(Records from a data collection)
^^^^

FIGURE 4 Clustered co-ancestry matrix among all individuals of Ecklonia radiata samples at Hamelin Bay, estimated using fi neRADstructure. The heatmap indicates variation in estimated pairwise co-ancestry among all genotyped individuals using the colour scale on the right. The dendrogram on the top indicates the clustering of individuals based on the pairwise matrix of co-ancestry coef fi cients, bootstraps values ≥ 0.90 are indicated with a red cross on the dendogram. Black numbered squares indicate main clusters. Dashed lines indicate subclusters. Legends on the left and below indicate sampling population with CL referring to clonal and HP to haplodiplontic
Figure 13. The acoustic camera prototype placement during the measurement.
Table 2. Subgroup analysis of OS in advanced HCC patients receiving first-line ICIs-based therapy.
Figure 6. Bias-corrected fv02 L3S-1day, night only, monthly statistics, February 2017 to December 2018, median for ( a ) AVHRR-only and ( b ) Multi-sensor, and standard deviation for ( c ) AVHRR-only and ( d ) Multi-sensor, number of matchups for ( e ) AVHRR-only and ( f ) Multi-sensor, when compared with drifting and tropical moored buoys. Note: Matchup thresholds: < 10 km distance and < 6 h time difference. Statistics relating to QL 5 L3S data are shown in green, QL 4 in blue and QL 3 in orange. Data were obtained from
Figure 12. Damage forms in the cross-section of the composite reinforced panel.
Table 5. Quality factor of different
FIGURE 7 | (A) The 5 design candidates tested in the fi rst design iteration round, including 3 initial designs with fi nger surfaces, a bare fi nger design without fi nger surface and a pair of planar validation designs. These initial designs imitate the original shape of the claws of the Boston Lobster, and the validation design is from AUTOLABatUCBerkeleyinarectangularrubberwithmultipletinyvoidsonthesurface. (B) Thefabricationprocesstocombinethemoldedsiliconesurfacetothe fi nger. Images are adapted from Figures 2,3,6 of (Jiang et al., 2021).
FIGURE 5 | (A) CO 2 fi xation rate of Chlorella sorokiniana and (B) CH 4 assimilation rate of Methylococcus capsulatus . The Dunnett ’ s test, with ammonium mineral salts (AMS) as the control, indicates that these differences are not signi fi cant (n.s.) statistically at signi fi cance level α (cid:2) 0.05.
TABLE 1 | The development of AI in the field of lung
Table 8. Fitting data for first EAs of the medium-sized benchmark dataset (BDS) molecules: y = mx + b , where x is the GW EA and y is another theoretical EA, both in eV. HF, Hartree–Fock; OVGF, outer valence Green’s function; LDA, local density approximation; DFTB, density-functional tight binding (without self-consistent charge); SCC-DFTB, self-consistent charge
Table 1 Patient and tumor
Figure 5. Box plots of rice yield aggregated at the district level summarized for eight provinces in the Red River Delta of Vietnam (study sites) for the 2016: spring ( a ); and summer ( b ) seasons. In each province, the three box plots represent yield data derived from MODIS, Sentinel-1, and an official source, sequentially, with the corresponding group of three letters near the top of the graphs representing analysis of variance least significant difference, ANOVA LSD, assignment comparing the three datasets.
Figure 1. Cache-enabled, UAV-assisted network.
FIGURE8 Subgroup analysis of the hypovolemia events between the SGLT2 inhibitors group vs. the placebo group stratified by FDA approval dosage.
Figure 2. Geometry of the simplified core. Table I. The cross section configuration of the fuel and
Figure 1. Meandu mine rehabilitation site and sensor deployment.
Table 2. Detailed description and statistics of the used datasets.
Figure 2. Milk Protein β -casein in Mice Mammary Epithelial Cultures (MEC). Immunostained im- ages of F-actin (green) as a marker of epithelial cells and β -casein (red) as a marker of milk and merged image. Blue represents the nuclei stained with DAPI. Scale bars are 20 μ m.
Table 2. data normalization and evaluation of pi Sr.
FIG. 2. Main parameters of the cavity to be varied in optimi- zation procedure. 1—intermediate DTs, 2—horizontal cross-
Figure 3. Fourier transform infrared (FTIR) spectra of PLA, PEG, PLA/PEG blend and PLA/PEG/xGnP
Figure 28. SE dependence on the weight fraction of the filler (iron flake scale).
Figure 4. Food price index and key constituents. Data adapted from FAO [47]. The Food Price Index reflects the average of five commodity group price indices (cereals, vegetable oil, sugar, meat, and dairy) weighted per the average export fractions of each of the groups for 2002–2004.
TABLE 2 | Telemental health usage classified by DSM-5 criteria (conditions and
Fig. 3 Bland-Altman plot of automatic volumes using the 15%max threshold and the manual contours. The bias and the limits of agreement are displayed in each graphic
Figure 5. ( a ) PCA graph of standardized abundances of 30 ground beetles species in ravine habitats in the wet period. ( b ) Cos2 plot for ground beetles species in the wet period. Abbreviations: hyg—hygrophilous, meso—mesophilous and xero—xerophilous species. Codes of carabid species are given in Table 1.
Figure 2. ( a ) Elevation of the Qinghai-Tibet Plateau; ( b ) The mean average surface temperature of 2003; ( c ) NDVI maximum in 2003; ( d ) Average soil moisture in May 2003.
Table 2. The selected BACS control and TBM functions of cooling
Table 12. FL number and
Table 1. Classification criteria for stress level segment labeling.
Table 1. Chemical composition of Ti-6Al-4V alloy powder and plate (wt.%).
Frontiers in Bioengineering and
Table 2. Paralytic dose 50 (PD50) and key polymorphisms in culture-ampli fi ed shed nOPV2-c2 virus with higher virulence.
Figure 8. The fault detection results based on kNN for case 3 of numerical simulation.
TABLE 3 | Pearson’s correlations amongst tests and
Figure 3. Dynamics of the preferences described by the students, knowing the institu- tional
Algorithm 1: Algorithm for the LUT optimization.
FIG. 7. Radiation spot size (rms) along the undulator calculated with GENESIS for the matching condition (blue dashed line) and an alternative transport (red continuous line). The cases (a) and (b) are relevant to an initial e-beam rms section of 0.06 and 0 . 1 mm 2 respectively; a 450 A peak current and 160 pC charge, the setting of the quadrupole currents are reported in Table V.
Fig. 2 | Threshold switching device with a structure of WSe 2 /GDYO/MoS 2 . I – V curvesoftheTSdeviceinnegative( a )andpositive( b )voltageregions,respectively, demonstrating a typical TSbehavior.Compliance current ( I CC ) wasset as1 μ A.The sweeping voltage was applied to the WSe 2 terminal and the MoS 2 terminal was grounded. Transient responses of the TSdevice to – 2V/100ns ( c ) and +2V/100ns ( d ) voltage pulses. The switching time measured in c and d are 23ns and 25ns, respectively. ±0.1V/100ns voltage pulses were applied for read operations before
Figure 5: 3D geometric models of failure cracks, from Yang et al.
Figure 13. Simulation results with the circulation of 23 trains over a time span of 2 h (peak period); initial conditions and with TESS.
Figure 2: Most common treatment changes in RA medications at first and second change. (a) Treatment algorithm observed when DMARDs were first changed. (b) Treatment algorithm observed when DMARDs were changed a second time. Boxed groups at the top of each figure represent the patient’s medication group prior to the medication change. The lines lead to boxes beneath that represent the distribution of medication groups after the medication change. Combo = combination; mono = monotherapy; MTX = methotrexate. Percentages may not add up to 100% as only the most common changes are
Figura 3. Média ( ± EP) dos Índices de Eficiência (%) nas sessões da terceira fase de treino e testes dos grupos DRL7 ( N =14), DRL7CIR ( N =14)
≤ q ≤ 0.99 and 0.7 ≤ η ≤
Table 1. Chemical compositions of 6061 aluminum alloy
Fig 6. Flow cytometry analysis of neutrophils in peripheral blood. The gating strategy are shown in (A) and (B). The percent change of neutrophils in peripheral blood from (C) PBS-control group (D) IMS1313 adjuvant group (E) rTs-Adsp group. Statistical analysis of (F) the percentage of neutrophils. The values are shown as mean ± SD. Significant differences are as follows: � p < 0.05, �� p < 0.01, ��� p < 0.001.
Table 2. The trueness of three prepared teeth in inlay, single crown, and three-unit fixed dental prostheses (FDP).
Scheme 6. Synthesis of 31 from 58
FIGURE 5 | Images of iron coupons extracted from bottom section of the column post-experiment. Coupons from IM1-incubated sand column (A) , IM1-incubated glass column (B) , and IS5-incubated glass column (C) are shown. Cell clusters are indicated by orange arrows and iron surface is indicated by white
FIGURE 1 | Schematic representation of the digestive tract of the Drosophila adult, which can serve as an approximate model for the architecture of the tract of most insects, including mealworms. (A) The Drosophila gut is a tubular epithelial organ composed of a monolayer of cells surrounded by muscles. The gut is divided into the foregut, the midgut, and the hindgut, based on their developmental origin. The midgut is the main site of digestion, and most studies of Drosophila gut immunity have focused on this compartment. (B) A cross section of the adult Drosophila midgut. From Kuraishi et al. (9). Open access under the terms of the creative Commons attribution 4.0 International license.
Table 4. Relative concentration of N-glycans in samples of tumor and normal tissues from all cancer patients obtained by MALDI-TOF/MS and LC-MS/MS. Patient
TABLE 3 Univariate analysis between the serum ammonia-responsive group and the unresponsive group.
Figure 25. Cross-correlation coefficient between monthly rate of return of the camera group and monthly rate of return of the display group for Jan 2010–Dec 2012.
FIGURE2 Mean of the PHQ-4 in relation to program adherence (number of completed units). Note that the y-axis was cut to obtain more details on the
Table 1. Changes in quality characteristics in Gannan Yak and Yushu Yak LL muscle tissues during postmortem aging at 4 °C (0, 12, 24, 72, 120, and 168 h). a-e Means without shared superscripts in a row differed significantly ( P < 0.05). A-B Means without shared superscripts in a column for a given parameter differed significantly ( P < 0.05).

^^^^

§ Task requirements
When the line with "Figure 8. The" is reached in the data above, start copying there, and copy each line exactly until the line with "FIG. 7. Radiation" has been copied; copy nothing else.

§ Expected answer
Figure 8. The fault detection results based on kNN for case 3 of numerical simulation.
TABLE 3 | Pearson’s correlations amongst tests and
Figure 3. Dynamics of the preferences described by the students, knowing the institu- tional
Algorithm 1: Algorithm for the LUT optimization.
FIG. 7. Radiation spot size (rms) along the undulator calculated with GENESIS for the matching condition (blue dashed line) and an alternative transport (red continuous line). The cases (a) and (b) are relevant to an initial e-beam rms section of 0.06 and 0 . 1 mm 2 respectively; a 450 A peak current and 160 pC charge, the setting of the quadrupole currents are reported in Table V.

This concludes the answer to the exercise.